* TEXT FOR ANALYSIS
*** Block opens ***

Re: BUG #17245: Index corruption involving deduplicated entries

On Sat, Oct 30, 2021 at 1:42 PM Andres Freund <andres(at)anarazel(dot)de> wrote:
> I think it probably is worth adding an error check someplace that verifies
> that problems of this kind will be detected with, uh, less effort.

The draft fix is something I wanted to get out quickly to signal that
the bug is definitely going to be fixed soon. I'll need to carefully
think about this some more on Monday, to make sure that it becomes
much harder to break in roughly the same way once again.

> I think it'd also be good to add a test that specifically verifies that
> parallel vacuum doesn't have a bug around "parallel worthy" and not "parallel
> worthy" indexes. It's too easy a mistake to make, and because visible
> corruption is delayed, it's likely that we won't detect such cases.

I agree.

> ISTM that at least a basic version of this is worth doing as a check throwing
> an ERROR, rather than an assertion. It's hard to believe this'd be a
> significant portion of the cost of heap_index_delete_tuples(), and I think it
> would help catch problems a lot earlier.

I like the idea of doing that, but only on master. I think that we
could do this as an ERROR, provided we avoid adding a new inner loop
to heap_index_delete_tuples() --- we can definitely afford that. And
we can even have a nice, detailed error message that blames a
particular tuple from a specific index page, pointing to a specific
heap TID.

Separately, we should add an assertion that catches cases where a TID
in the index points to an LP_REDIRECT line pointer, which does not
point to a heap tuple with storage. That check has much less practical
value, and necessitates adding a new inner loop, which is why an
assert seems good enough to me. (The patch I've posted doesn't have
any of this LP_REDIRECT business, but my v2 revision will.)

--
Peter Geoghegan

*** Block closes ***

Stored records
*** Block opens ***

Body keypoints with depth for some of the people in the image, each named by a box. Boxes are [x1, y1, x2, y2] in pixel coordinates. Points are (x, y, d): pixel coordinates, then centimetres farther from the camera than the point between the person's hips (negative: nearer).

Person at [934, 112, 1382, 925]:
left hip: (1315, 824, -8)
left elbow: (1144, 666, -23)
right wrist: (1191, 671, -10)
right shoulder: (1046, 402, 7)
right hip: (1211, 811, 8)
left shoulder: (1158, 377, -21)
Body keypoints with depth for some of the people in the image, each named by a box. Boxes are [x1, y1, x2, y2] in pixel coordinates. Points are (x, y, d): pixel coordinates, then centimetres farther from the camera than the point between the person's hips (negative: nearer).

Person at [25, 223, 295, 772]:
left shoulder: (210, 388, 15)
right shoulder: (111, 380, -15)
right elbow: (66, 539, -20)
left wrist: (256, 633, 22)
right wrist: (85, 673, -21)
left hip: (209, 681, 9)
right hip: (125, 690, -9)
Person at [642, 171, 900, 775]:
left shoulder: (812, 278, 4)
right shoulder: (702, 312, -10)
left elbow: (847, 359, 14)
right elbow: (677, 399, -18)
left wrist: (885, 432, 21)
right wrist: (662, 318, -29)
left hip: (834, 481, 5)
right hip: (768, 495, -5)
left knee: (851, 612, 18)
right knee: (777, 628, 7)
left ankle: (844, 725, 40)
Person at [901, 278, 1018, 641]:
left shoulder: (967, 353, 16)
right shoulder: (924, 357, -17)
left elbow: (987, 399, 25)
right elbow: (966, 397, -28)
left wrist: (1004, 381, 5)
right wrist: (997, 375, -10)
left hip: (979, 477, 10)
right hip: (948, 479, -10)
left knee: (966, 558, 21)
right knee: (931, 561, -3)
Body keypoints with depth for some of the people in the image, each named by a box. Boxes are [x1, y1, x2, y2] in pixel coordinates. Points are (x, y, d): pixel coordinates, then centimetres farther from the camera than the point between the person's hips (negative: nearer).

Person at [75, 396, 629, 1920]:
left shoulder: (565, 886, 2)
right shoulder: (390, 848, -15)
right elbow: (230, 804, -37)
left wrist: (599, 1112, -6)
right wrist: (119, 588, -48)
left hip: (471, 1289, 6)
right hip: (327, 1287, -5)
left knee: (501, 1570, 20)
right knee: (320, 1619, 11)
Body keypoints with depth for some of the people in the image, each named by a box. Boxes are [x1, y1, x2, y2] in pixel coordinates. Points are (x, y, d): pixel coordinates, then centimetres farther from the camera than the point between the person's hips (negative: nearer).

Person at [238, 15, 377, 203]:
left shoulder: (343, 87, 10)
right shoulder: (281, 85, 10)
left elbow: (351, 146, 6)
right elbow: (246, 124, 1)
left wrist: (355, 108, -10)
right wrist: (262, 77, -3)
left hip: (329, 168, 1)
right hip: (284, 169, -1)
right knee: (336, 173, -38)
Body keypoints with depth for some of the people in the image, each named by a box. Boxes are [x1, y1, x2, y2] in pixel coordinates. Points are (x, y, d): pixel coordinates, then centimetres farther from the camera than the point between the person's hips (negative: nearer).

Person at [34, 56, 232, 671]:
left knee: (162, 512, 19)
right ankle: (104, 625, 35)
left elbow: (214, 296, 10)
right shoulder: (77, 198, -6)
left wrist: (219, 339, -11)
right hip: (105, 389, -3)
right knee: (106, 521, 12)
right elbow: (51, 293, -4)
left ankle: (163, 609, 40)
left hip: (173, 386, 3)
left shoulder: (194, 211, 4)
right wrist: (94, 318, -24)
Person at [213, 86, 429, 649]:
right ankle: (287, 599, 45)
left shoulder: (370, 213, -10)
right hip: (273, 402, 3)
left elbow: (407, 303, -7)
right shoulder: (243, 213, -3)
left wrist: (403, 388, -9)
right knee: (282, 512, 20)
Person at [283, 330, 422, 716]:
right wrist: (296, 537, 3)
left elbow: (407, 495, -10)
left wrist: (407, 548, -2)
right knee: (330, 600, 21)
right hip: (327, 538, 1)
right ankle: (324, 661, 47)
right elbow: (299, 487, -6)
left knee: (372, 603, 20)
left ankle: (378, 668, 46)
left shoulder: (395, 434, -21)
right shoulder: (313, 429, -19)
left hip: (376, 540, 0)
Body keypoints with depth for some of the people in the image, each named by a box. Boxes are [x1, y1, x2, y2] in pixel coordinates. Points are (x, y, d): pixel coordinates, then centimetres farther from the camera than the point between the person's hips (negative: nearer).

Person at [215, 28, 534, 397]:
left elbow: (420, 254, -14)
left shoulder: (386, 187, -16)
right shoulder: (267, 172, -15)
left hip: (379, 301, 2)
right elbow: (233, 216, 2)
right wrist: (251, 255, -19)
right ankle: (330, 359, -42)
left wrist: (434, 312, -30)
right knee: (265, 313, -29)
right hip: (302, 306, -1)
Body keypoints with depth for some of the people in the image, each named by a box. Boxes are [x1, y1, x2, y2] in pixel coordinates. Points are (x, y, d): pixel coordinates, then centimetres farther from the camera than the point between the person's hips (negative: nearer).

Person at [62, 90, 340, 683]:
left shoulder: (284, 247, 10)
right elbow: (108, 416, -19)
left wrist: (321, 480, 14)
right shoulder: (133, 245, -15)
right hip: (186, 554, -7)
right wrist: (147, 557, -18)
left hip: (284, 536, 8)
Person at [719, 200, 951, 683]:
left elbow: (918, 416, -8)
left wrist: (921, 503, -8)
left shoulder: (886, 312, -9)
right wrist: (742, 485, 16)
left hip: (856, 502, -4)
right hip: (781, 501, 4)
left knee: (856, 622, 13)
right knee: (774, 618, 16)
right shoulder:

*** Block closes ***

* EXERCISE OBJECTIVE
Answer these questions from the reply about index corruption:
1. On which branch does the writer want to add the ERROR check?
2. What must be avoided in order to do that check as an ERROR?
3. Which version of the patch will include the LP_REDIRECT check?

* RESPONSE BOX
1. Only on master.
2. Adding a new inner loop to heap_index_delete_tuples().
3. The v2 revision.